7. Interpretation, scope, and limitations
Ruptured Kan complexes generalize classical Kan complexes by relaxing total horn filling while preserving a precise classification of horn status. The generalization is technically controlled by the Exclusion condition and by the distinction between coherent simplices and gap-witnessed horns (Poernomo, 30 Dec 2025). The embedding of ordinary Kan complexes as the all-coherent, no-gap objects ensures backward compatibility with established simplicial semantics.
At the same time, the construction is not simply a weakening of the Kan condition. The addition of gap witnesses changes the ontology of the model: obstruction becomes part of the primitive structure. The open state introduces a further distinction between certified failure and as-yet-unwitnessed status. This suggests that ruptured Kan complexes are best understood not as defective Kan complexes but as enriched simplicial objects tailored to a type theory with primitive non-coherence.
Several claims in the source are explicitly established, including the categorical definition of 2, closure under products, the coherent core construction, and the embedding of classical Kan complexes and simplicial sets (Poernomo, 30 Dec 2025).
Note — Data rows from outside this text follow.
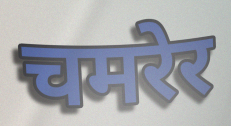
चमरेर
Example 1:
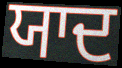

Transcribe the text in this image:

ਯਾਦ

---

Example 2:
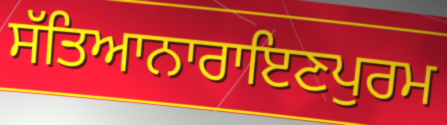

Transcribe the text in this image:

ਸੱਤਿਆਨਾਰਾਇਣਪੁਰਮ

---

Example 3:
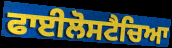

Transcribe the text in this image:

ਫਾਈਲੋਸਟੈਚਿਆ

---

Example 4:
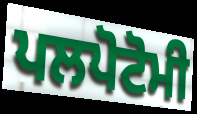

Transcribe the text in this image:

ਪਲਪੋਟੋਮੀ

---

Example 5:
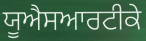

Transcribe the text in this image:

ਯੂਐਸਆਰਟੀਕੇ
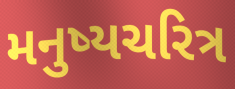
મનુષ્યચરિત્ર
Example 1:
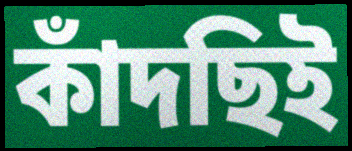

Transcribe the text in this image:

কাঁদছিই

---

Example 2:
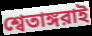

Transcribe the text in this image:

শ্বেতাঙ্গরাই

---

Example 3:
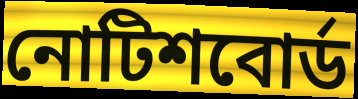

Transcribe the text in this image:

নোটিশবোর্ড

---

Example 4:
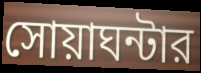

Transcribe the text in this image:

সোয়াঘন্টার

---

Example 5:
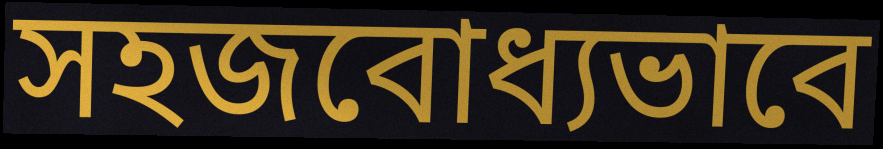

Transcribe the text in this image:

সহজবোধ্যভাবে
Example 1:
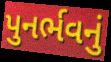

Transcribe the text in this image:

પુનર્ભવનું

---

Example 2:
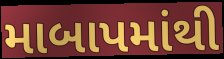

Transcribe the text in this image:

માબાપમાંથી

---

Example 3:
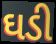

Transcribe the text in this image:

ઘડી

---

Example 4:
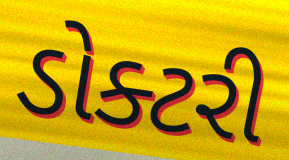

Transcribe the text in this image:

ડોક્ટરી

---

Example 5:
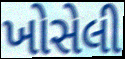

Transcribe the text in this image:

ખોસેલી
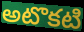
అటొకటి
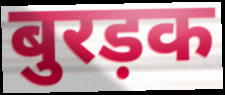
बुरड़क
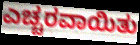
ಎಚ್ಚರವಾಯಿತು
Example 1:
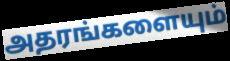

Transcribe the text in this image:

அதரங்களையும்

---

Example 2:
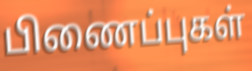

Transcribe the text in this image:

பிணைப்புகள்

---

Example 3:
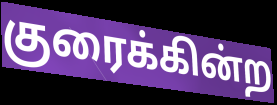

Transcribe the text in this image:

குரைக்கின்ற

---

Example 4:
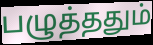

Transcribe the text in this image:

பழுத்ததும்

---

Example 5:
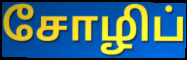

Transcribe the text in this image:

சோழிப்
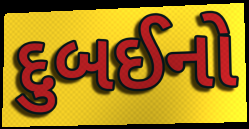
દુબઈનો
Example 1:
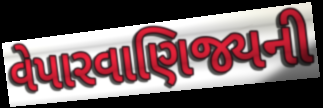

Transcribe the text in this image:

વેપારવાણિજ્યની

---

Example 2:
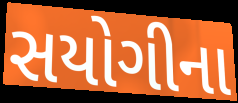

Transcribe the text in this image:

સયોગીના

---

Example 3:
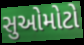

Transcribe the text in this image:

સુઓમોટો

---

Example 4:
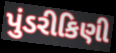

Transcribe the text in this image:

પુંડરીકિણી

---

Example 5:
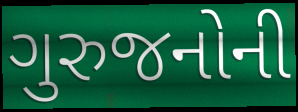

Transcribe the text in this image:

ગુરુજનોની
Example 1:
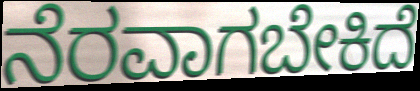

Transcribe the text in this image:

ನೆರವಾಗಬೇಕಿದೆ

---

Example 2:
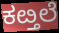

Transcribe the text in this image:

ಕೞ್ತಲೆ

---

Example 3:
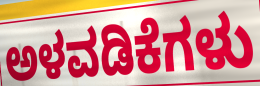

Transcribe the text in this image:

ಅಳವಡಿಕೆಗಳು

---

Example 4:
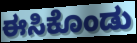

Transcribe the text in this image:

ಈಸಿಕೊಂಡು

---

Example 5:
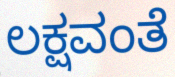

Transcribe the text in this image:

ಲಕ್ಷವಂತೆ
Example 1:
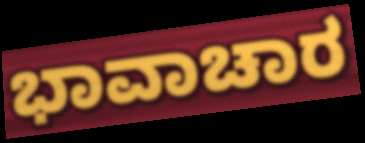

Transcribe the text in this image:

ಭಾವಾಚಾರ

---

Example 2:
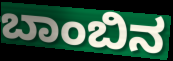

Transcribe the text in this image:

ಬಾಂಬಿನ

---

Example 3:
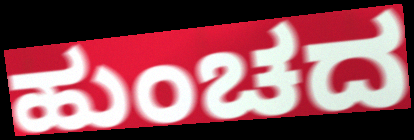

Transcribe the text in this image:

ಹುಂಚದ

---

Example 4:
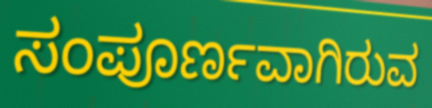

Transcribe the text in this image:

ಸಂಪೂರ್ಣವಾಗಿರುವ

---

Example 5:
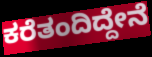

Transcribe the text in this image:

ಕರೆತಂದಿದ್ದೇನೆ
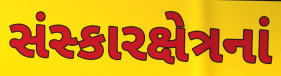
સંસ્કારક્ષેત્રનાં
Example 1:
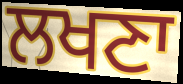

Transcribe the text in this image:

ਲਖਣਾ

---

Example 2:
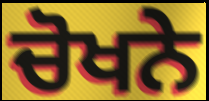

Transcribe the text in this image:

ਚੋਖਨੇ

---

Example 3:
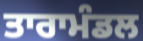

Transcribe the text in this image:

ਤਾਰਾਮੰਡਲ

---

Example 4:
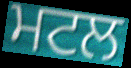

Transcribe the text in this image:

ਮਟਲ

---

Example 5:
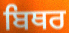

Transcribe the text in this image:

ਬਿਥਰ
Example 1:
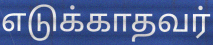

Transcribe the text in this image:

எடுக்காதவர்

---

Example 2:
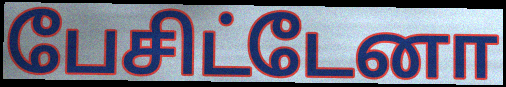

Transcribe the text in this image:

பேசிட்டேனா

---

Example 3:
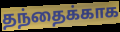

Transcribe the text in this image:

தந்தைக்காக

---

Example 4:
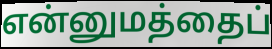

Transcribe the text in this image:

என்னுமத்தைப்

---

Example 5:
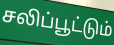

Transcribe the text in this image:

சலிப்பூட்டும்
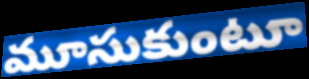
మూసుకుంటూ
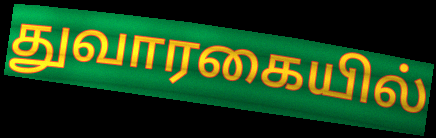
துவாரகையில்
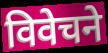
विवेचने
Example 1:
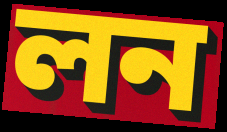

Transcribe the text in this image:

লন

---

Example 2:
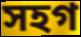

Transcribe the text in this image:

সহগ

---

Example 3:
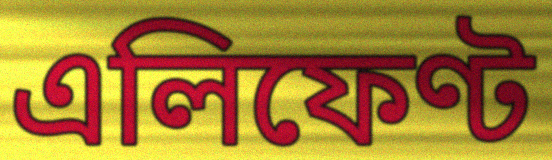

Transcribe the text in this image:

এলিফেণ্ট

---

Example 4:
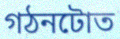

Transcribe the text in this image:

গঠনটোত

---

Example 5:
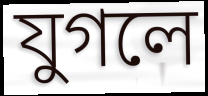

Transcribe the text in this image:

যুগলে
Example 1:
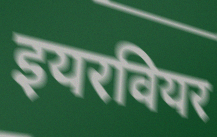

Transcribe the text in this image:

इयरवियर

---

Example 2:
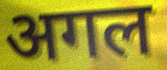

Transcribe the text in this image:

अगल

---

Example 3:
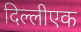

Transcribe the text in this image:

दिल्लीएक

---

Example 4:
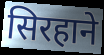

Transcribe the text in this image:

सिरहाने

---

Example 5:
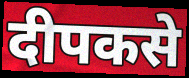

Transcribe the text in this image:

दीपकसे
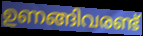
ഉണങ്ങിവരണ്ട്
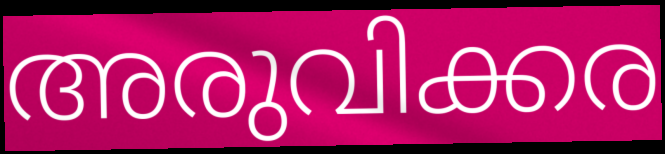
അരുവിക്കര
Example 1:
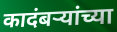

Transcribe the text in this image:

कादंबर्‍यांच्या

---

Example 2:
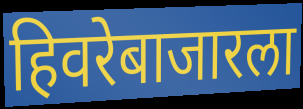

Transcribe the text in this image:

हिवरेबाजारला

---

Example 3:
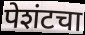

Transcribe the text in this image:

पेशंटचा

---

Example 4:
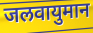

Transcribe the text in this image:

जलवायुमान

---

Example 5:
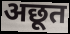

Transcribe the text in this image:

अछूत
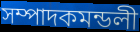
সম্পাদকমন্ডলী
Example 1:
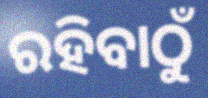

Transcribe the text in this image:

ରହିବାଠୁଁ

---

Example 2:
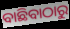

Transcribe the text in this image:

ବାଛିବାଠାରୁ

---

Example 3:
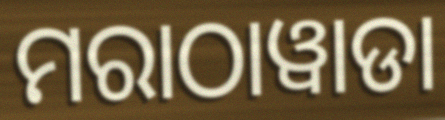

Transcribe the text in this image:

ମରାଠାୱାଡା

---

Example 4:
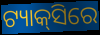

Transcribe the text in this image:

ଟ୍ୟାକ୍‍ସିରେ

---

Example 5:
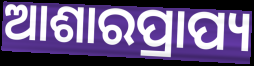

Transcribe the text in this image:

ଆଶାରପ୍ରାପ୍ୟ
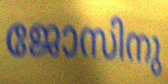
ജോസിനു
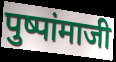
पुष्पांमाजी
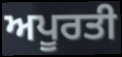
ਅਪੂਰਤੀ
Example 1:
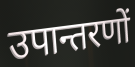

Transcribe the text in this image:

उपान्तरणों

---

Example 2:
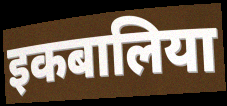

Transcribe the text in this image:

इकबालिया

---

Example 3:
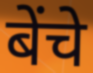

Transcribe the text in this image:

बेंचे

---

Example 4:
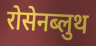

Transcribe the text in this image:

रोसेनब्लुथ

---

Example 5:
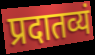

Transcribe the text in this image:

प्रदातव्यं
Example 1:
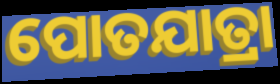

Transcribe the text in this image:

ପୋତଯାତ୍ରା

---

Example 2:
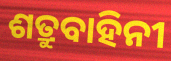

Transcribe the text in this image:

ଶତ୍ରୁବାହିନୀ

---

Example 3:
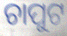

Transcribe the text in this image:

ଚାପୁଟ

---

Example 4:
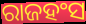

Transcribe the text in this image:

ରାଜହଂସ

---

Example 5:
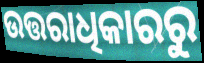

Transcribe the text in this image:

ଉତ୍ତରାଧିକାରରୁ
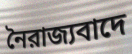
নৈরাজ্যবাদে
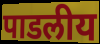
पाडलीय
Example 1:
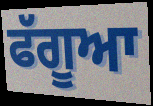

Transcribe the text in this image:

ਫੱਗੂਆ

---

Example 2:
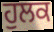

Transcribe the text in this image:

ਹੁਲਕ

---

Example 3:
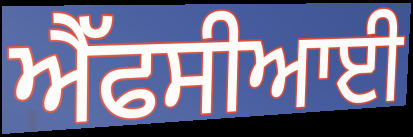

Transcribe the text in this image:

ਐੱਫਸੀਆਈ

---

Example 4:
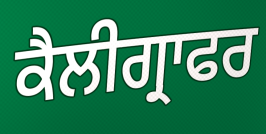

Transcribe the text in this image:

ਕੈਲੀਗ੍ਰਾਫਰ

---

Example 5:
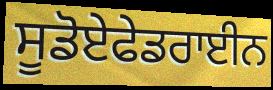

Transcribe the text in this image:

ਸੂਡੋਏਫੇਡਰਾਈਨ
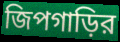
জিপগাড়ির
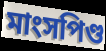
মাংসপিণ্ড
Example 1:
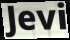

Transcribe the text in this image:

Jevi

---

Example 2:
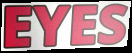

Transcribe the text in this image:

EYES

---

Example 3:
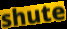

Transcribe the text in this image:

Other extensions, including closure under “the usual simplicial constructions” such as mapping spaces and limits, are described as conjectural when equipped with the “obvious” ruptured structure. That qualification marks an important boundary: the framework is presented with a clear foundational core and a program for further development, rather than as a fully completed replacement for ordinary simplicial homotopy theory.
Within that program, ruptured Kan complexes function as the semantic counterpart to OHTT’s central thesis: horn extension should not be forced into a binary regime of success versus failure, because some obstructions are themselves mathematically meaningful objects. In that sense, they provide a model of types where coherence, obstruction, and indeterminacy coexist in a single simplicial formalism (Poernomo, 30 Dec 2025).